第96話 エッグ強奪作戦③

 足音が段々近づいて来ているのが分かった。久我もその周りの部下たちも招かれざる客の来訪に構える。

 

 そして光の届く距離まで来るとその姿が光に照らされた。全身黒服に身を包んだ男のようだった。フードを深く被っていてマスクもしていたため顔が全く見えない。


「何なんだあいつは。この場所は我々しか知らない筈だぞ」

 

 操縦士にヘリを離陸させるように合図したが、男が手を突き出した途端にヘリのプロペラが火花を散らして急停止する。その様子を見た久我達は騒然とし始める。


「エッグを持ってすぐにこの場から離れて! うっ!」と叫んだ瞬間、見えない何かに勢いよく突き飛ばされてしまった。


「う、うわぁ! 早く車を出せぇ!」久我達も慌てて逃げるが、男の念力によって煽られ、停まっていた車も玩具のように跳ねて横転してしまう。

 

 男が手を突き出して、エッグの入ったアタッシュケースを念力で引き寄せようとした時、東がバッタのように飛び掛かって男に殴りかかろうとするも、瞬時に後方へ避けられてしまい、着地したと同時に拳が地面にめり込んだ。


「挨拶もなしにいきなり攻撃とか、随分荒々しいことするじゃないか。その前に先ずは自分から名乗るべきなんじゃないのか?」と煽り立てるが、男は何も答えずだんまりを決め込む。


 横に視線を向けると、投げ飛ばされた久我は地面でうつ伏せになって倒れている。頭から血を流していて意識不明の重体だった。その他の部下たちも重傷を負って伸びていた。


 至急治療しなければ、と焦る東だったが、そのためには突如来襲した眼前の敵を撃退せねばならない。再び視線を戻すと、男が矢のような速度で眼前まで間合いを詰めてきた。その俊敏さに東はハッとしたものの、即座に応戦する。


 熾烈な攻防を繰り広げている最中、東は単独での襲撃、人物の姿形、体格と服装から相手は日向雅人であると分析する。


 だがいざ闘ってみると、こちらが繰り出すパンチや蹴りといった攻撃、次に繰り出す技を全部読まれているような戦い方で、男は次第に隙を突いて攻撃してくるようになり、劣勢に立たされる。


 初めは互角に渡り合えると思っていたが、徐々にその差は開いていくのを痛感するにつれ、東は反撃する間も無く、防戦一方で攻撃を受け続けるようになった。

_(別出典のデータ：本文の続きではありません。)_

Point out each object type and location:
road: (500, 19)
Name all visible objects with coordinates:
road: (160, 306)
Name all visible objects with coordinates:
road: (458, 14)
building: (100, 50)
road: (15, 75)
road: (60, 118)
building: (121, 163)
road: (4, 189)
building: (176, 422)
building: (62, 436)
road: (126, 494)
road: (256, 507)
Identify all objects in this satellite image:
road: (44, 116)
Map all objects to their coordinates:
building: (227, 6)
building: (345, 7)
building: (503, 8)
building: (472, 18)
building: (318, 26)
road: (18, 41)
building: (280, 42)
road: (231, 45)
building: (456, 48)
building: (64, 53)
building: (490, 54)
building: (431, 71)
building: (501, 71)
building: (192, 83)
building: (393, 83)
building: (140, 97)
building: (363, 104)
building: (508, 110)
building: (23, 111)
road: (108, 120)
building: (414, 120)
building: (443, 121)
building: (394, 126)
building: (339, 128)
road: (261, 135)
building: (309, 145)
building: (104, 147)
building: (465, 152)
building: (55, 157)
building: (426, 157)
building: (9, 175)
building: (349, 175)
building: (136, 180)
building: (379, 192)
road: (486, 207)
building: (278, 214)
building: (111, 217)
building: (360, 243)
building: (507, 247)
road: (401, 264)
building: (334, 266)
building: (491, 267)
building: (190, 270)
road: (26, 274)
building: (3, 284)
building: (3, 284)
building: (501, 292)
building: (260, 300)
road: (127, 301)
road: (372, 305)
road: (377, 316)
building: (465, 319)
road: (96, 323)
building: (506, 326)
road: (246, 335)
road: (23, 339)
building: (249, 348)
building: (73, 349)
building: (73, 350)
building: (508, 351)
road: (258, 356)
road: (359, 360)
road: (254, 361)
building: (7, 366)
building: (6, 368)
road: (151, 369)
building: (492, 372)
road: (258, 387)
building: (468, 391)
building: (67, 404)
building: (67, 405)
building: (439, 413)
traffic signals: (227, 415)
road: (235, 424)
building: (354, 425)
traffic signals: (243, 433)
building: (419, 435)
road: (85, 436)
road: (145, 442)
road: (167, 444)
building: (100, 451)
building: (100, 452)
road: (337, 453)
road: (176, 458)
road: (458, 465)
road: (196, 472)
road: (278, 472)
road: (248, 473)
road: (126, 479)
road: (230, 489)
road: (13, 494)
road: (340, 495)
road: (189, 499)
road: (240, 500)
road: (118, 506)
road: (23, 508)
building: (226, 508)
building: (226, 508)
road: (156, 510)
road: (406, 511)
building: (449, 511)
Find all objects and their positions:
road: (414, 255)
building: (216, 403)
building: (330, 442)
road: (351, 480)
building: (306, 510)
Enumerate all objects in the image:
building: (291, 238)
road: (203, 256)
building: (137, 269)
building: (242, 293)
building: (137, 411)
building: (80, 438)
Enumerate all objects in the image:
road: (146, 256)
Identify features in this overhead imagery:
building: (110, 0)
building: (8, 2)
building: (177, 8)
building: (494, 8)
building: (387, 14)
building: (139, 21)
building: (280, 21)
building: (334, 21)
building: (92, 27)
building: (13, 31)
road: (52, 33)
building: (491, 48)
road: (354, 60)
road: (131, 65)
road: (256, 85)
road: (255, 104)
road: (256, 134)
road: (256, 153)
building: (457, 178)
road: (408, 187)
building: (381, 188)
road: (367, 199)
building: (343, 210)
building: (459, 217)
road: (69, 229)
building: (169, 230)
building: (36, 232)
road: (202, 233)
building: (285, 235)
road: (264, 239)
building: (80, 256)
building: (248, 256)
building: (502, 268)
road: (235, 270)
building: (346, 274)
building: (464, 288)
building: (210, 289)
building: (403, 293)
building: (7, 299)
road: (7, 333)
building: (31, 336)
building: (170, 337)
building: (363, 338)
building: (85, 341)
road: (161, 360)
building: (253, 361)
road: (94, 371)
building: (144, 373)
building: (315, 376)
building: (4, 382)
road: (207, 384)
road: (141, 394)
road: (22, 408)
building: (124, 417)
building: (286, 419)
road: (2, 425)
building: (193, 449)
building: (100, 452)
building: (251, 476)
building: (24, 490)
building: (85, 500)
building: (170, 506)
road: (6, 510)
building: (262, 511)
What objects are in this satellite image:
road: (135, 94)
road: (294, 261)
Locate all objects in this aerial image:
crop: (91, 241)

 なんとかパンチのラッシュを繰り出して反撃に出るも、男はそれらを全て軽快にいなして東の腹を殴り、終いに顔を蹴り上げる。怯んだと同時に男が両手で東の片方の足を掴んだ途端に上に振り上げて地面に叩きつける。


 それだけに留まらず、続けて野球選手がバットをスウィングするように全力で振って、東の身体を近くにあったヘリに叩きつけた。


 勢いがあり過ぎて東の身体がヘリにめり込んだかと思うと、そのまま貫通し、その衝撃でヘリが真っ二つに大破してしまった。向こうで東が仰向けに倒れているのを確認した男は、念力でエッグの入ったアタッシュケースを引き寄せて掴む。


 男がそれを持って一仕事を終えた様子でその場を後にしようとした時、何かの金属がパキンッと折れる音がしたので振り返ると、東がヘリの真上を跳んでいるのが分かった。


 手にはヘリのメインローターから切り離した一枚のローターブレードを持っており、それを男目がけて槍投げ選手のように勢いよく投げ打つ。男は素早く後ろへ跳び、投げられたローターブレードが剣のように地面に突き刺さった。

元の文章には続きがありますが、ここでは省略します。